Supplied passage
⁂
Executive Summary: Key Legal and Evidentiary Issues

  • Jurisdiction hinged on whether the Alberta-based church was “carrying on business” in Ontario through the plaintiffs’ ministry activities and church plant.
  • The presence and effect of a forum selection and governing law clause in the Service Agreement, favouring Alberta courts and Alberta law, were central to the forum non conveniens analysis.
  • Evidence about the practical control of the relationship from Alberta (oversight, payments, approval of expenses, donations flow) weighed heavily in favour of Alberta as the more appropriate forum.
  • The characterization of the plaintiffs as independent contractors rather than employees under the Service Agreement undercut their reliance on Ontario employment standards, at least for this motion.
  • Proof of effective service, including personal service in Alberta and email to the lawyer who sent the termination letter, was accepted despite the jurisdictional stay.
  • Ultimately, the defendants showed that enforcing the forum selection clause and litigating in Alberta would be fair and efficient, leading to a stay of the Ontario action on forum non conveniens grounds.

Background and parties

The case arises from a dispute between two pastors, spouses Eric Apenteng and Robine Kahorongo, and the religious organizations The Citadel International Church (TCIC) and House of Glory International Pentecostal Ministry. The plaintiffs relocated from Alberta to Ontario to establish and lead a Toronto-area branch of TCIC under a written Service Agreement. They later sued in Ontario, claiming unpaid salary, unpaid vacation pay, breach of contract, reimbursement of expenses and related relief after their relationship with the church was terminated in July 2025. The defendants responded not by addressing the merits of the monetary claims, but by bringing a procedural motion under Rule 21.01(3)(a) of the Ontario Rules of Civil Procedure. They asked the court to stay or dismiss the action for lack of jurisdiction, or alternatively to stay it based on a mandatory Alberta governing law and jurisdiction clause, or further in the alternative under the doctrine of forum non conveniens. They also challenged the validity of service of the statement of claim.

The service agreement and contractual structure

The Service Agreement was executed in Alberta on November 1, 2022, between House of Glory International Pentecostal Ministry as the “Church” and the plaintiffs as the “Minister”. At the time the contract was signed, the plaintiffs resided in Alberta. The Background clauses emphasize that the Church is registered under Alberta law and is based in Edmonton, while the plaintiffs agreed to perform ministry services in accordance with the Agreement. A key feature of the arrangement was relocation: under the description of services, the plaintiffs were required to relocate to Ontario and “plant a local branch of the Church” there, lead that local branch in line with biblical teachings, administer the branch, supervise staff, promote the Church’s interests and values, and carry out duties assigned by the Senior Pastors. Their work in Ontario remained under the direct oversight of Pastor Olanrewaju (Lanre) Smith and Pastor Elizabeth Smith, to whom they were required to report and to submit monthly activity reports.
⁂
Given entries
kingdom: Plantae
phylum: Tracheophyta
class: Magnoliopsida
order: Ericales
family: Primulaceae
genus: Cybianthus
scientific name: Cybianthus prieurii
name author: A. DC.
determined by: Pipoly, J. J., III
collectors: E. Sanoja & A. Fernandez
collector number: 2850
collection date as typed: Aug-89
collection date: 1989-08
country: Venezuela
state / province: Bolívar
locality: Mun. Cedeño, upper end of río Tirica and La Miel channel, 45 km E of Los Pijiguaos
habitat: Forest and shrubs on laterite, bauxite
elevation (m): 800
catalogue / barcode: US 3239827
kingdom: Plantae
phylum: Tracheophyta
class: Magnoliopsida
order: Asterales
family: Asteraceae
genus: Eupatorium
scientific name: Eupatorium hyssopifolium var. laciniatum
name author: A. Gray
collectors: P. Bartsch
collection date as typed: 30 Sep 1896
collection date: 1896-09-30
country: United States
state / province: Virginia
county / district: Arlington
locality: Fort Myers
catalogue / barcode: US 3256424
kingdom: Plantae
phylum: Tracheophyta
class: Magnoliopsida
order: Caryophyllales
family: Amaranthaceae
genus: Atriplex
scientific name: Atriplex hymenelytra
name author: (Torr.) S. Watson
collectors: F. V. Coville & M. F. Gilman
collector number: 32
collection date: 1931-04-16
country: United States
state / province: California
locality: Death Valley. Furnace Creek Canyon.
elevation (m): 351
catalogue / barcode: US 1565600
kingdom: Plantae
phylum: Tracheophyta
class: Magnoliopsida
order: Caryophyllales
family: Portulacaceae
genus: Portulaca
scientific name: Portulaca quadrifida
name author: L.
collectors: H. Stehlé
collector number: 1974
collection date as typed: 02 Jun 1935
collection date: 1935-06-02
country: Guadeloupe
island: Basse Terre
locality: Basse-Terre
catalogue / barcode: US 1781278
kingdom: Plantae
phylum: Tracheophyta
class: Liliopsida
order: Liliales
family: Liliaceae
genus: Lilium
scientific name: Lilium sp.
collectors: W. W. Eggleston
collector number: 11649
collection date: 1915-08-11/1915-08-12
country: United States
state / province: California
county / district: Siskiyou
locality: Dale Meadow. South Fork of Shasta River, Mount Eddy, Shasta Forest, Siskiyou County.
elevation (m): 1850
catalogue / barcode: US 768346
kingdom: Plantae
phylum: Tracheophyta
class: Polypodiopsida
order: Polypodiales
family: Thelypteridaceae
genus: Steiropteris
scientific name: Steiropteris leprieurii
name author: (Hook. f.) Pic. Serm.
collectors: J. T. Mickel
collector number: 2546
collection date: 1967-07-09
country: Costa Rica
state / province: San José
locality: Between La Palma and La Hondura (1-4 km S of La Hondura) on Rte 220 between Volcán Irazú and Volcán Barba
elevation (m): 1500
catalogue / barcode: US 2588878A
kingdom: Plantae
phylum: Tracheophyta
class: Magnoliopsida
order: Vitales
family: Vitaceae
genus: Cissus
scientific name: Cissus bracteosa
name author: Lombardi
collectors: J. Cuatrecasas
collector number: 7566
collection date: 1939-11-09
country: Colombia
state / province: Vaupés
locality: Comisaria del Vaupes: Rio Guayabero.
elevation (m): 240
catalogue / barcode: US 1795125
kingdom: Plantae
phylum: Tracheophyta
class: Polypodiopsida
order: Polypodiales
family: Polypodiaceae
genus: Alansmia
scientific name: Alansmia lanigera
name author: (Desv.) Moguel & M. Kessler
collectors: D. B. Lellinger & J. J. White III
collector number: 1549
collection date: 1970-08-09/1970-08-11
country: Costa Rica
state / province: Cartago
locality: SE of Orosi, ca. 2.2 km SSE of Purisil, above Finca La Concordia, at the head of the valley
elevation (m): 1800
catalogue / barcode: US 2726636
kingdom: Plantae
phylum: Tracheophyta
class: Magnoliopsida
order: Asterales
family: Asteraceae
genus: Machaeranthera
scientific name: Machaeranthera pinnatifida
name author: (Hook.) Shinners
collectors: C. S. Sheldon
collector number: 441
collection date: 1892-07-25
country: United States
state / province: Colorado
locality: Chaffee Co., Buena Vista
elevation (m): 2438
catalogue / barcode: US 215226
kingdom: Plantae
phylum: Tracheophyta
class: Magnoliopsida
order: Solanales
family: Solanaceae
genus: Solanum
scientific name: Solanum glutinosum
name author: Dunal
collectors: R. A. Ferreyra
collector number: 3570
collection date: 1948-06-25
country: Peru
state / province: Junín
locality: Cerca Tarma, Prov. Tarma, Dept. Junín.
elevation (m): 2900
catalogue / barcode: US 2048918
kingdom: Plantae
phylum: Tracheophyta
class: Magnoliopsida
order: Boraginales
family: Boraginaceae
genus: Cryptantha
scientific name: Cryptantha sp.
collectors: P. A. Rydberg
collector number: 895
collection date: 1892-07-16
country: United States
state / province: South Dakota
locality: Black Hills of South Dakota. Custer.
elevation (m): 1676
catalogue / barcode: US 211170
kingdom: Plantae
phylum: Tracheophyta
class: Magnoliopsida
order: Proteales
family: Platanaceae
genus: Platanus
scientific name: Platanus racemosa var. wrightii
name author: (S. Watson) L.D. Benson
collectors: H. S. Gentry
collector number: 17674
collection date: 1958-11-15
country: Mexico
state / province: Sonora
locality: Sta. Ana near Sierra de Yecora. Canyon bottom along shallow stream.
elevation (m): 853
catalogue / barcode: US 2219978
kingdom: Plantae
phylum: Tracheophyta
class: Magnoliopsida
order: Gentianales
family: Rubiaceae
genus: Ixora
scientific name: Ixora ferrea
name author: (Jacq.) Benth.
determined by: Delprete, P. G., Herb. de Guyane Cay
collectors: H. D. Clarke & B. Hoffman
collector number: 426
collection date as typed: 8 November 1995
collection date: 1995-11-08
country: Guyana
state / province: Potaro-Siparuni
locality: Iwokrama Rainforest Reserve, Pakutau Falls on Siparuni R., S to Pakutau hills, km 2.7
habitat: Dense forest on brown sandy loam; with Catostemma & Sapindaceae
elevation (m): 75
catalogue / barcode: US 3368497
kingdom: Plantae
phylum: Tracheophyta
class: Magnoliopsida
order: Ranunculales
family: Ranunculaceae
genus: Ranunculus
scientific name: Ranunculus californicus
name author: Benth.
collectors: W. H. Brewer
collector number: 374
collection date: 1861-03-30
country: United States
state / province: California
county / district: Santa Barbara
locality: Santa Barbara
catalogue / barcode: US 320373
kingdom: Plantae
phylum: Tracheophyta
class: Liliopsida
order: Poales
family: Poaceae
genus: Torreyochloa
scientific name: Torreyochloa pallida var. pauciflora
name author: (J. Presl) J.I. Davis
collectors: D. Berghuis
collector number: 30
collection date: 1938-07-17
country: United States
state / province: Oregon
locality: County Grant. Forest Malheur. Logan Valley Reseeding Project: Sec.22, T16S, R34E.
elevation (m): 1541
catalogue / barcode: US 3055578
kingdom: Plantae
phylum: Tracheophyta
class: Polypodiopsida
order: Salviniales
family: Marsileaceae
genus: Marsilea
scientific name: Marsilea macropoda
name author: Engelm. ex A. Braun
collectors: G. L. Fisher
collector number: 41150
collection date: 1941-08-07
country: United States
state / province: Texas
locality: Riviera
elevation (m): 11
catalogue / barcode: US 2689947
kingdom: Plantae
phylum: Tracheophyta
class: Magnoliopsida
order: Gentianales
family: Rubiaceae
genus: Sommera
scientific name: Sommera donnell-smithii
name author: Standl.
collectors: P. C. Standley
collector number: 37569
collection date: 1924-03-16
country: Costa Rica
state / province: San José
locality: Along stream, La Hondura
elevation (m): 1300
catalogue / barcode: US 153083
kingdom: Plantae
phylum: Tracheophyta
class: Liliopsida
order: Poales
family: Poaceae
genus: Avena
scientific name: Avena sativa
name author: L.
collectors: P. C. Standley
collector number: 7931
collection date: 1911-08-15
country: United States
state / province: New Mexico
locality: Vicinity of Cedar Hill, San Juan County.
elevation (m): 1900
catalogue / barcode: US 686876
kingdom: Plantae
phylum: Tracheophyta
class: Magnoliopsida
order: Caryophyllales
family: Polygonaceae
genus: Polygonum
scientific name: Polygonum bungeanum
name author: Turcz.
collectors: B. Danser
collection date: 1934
⁂
Instructions to follow
Copy the case summary from "Executive Summary: Key" to "for this motion.", swapping "Service Agreement" for "Ministry Contract".

Full solution
Executive Summary: Key Legal and Evidentiary Issues

  • Jurisdiction hinged on whether the Alberta-based church was “carrying on business” in Ontario through the plaintiffs’ ministry activities and church plant.
  • The presence and effect of a forum selection and governing law clause in the Ministry Contract, favouring Alberta courts and Alberta law, were central to the forum non conveniens analysis.
  • Evidence about the practical control of the relationship from Alberta (oversight, payments, approval of expenses, donations flow) weighed heavily in favour of Alberta as the more appropriate forum.
  • The characterization of the plaintiffs as independent contractors rather than employees under the Ministry Contract undercut their reliance on Ontario employment standards, at least for this motion.